Pemikiran Parmenides (540-470 SM) sampai saat ini menjadi perbincangan hangat seputar alam, yang memiliki perbedaan mencolok dengan Herakleitos (540-480 SM). Parmenides berpandangan bahwa, setiap sesuatu tidak ada yang berubah, sehingga berkesimpulan segala sesuatu itu tidak berawal.
Pemikiran Parmenides Tentang Alam
Menurut Parmenides: tidak mungkin sesuatu muncul dari ketiadaan. Secara akal, semua itu barasal dari zat tunggal yang membentuk alam jagat raya ini. Dengan kata lain, zat tunggal itu menjadi alam yang kita lihat ini.
Parmenides tidak setuju bahwa alam ini berubah. Secara indrawi, memang berubah, tetapi secara akal tidak. Kata Parmenides, “Apabila segala isi dunia ini satu, mustahil menjadi banyak”. Meski pun banyak, itu sebatas pengelihatan saja. Menurutnya, kita tidak boleh memercayai indrawi kita.
Bukti Alam Memiliki Awal
Imam Sanusi (832-895 H) dalam Ummul-Barahin-nya dengan tegas menyatakan: alam itu hadis. Dengan kata lain, alam itu memiliki awal. Pemahaman beliau sangat berbeda jauh dengan pemikiran Parmenides.
Gagasan demikian muncul dari pemahaman bahwa: alam terdiri dari benda yang tidak terlepas dari sifat. Bergerak atau diam, misalnya.
“Bukti alam itu hadis, kelazimannya kepada sifat yang jelas-jelas baru, seperti bergerak, diam, dan selainnya. Setiap sesuatu yang melazimi perkara hadis, maka sesuatu itu hadis.” (Syarh Ummul-Barahin: 151)
Benda Pasti Melazimi Sifat
Seseorang–melalui akalnya–dapat menyimpulkan bahwa mustahil sebuah benda tidak bergerak sekaligus tidak diam. Setiap benda pasti memiliki salah-satu sifat tersebut. Kalau tidak diam, berarti bergerak. Begitu pun sebaliknya.
“Mengetahui kelaziman benda kepada keduanya (bergerak atau diam), bagi orang berakal sudah dapat diketahui tanpa berpikir panjang (dharuriyah).” (Syarh Ummul-Barahin: 153)
Bergerak dan Diam Merupakan Perkara Baru
Suatu benda terkadang bergerak, kadang pula diam. Tidak ada yang selalu bergerak, begitu pula yang selalu diam. Hal ini menjadi dasar bahwa keberadaan ‘gerak’ itu bisa hilang, saat benda itu ‘diam’. Dengan kata lain keberadaan gerak/diam itu bisa berakhir.

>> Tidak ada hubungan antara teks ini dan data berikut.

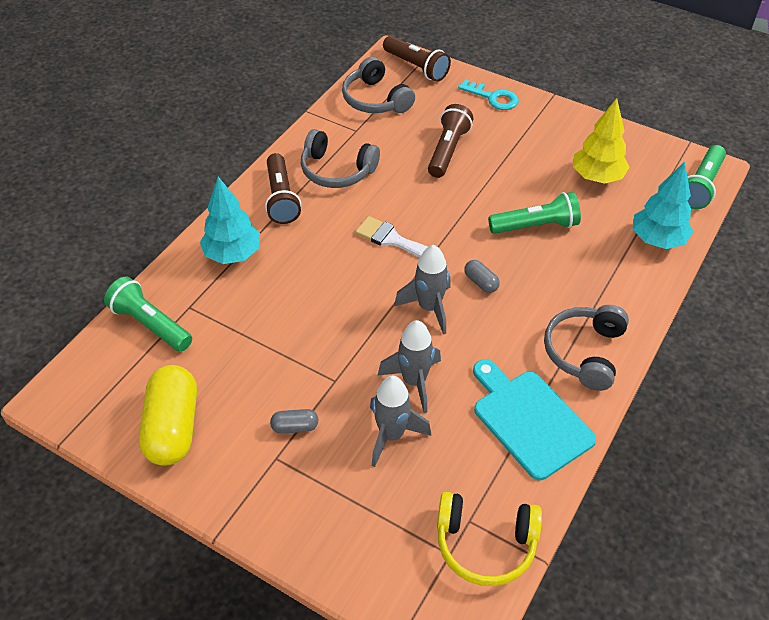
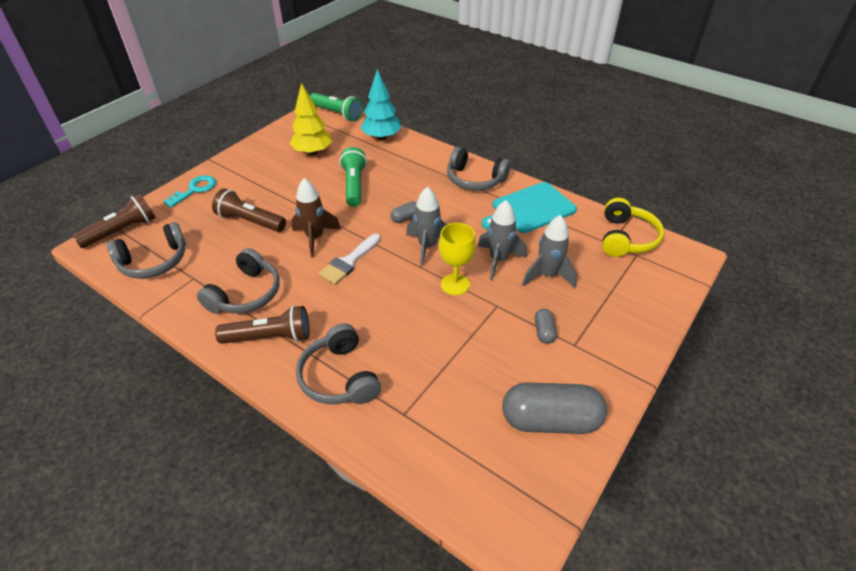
camera: 85 degrees left, 5 degrees down
green flashlight [104,277,192,352] -> none
yellow capsule [139,365,197,465] -> grey capsule [502,382,607,434]
turquoise tree [200,177,260,264] -> grey headphones [296,324,381,404]
none -> brown rocket [291,178,341,258]
none -> yellow goblet [439,223,476,295]

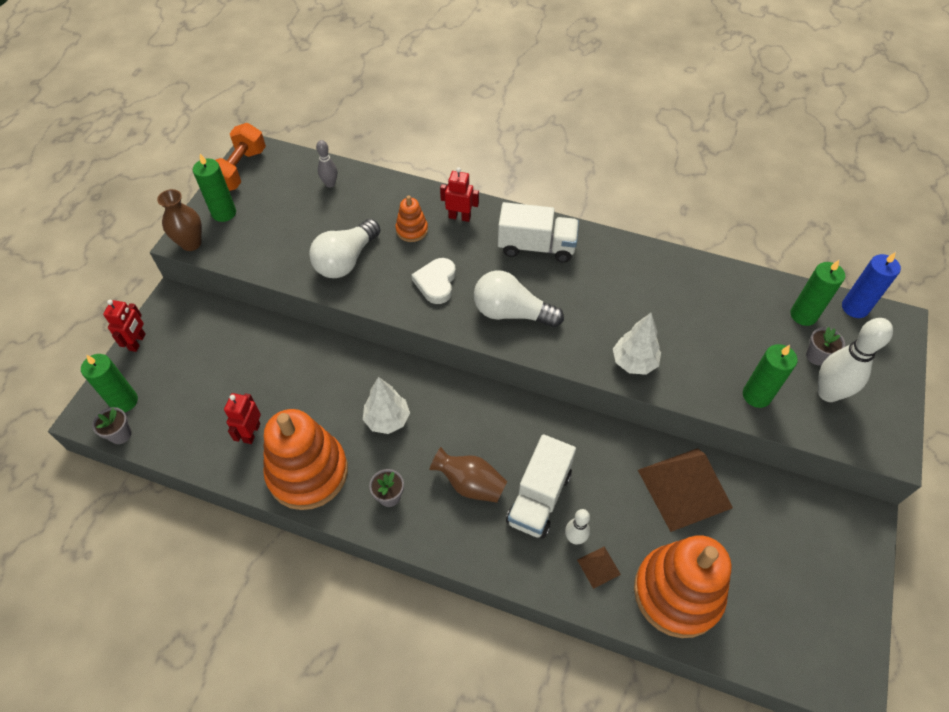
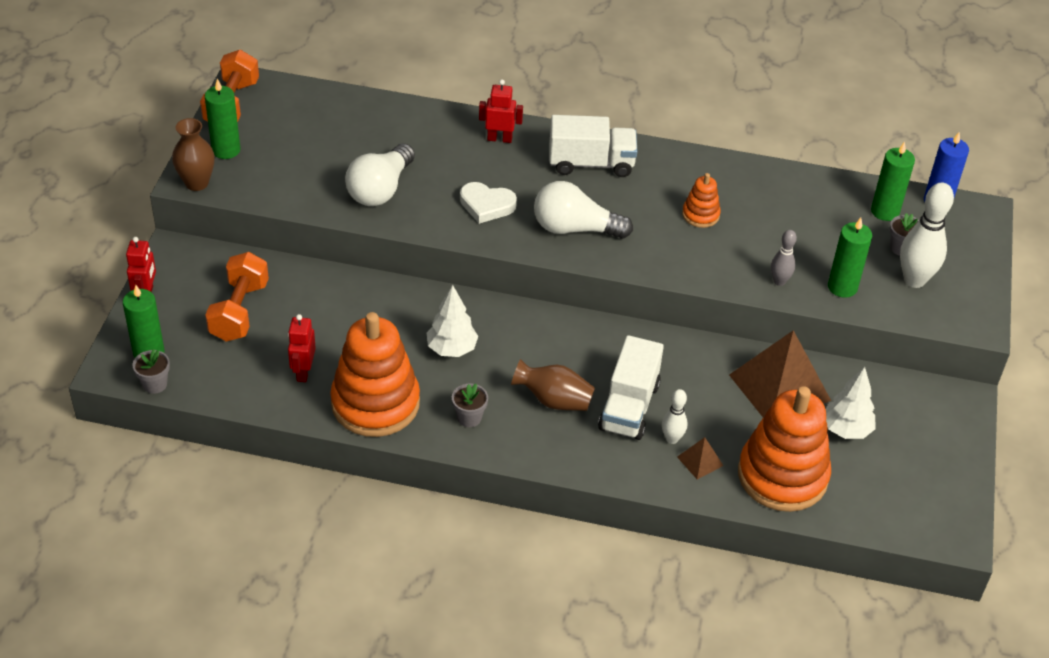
camera: 10 degrees left, 10 degrees down
grey bowling pin [316,140,337,188] -> grey bowling pin moved to [771,230,797,286]
orange stacking toy [396,196,428,242] -> orange stacking toy moved to [682,173,721,228]
white heart [411,258,456,304] -> white heart turned 75 degrees counterclockwise [460,182,517,224]
white tree [613,313,661,375] -> white tree moved to [826,367,875,439]
none -> orange dumbbell [205,252,269,342]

Ini membuktikan bahwa keberadaan gerak atau diam itu tidak selalu ada; pasti memiliki awal. Jika tidak, mana mungkin bisa menerima ketiadaan, alias berakhir saat mengalami perubahan (dari gerak menjadi diam, atau sebaliknya).
Setiap sesuatu yang selalu ada, tidak bisa menerima ketiadaan. Bila menerima, berarti keberadaannya, tidak selalu, alias bisa ada, dan tidak. Ini menjadi bukti bahwa bergerak dan diam merupakan perkara hadis.
“Saya (Imam Sanusi) mengatakan: tidak diragukan lagi bahwa bergerak/diam itu merupakan perkara baru (memiliki awal). Andai kata keduanya tidak berawal, seharusnya dia tidak menerima ketiadaan sama-sekali (tidak berakhir), sebab setiap sesuatu yang tidak berawal, mustahil menerima ketiadaan.” (Syarh Ummul-Barahin: 153)
BACA: Enam Pilar Rukun Iman
Segala Sesuatu tidak Selalu Ada
Jika gerak/diam merupakan perkara hadis, tentu semua benda yang membutuhkannya juga hadis. Tidak masuk akal, ada benda yang terlepas dari bergerak atau diam.
Gerak/diam memiliki awal. Tentu, semua benda yang memiliki sifat salah-satu keduanya, juga memiliki awal. Pemikiran Parmenides yang mengatakan segala sesuatu selalu ada, sangatlah tidak masuk akal.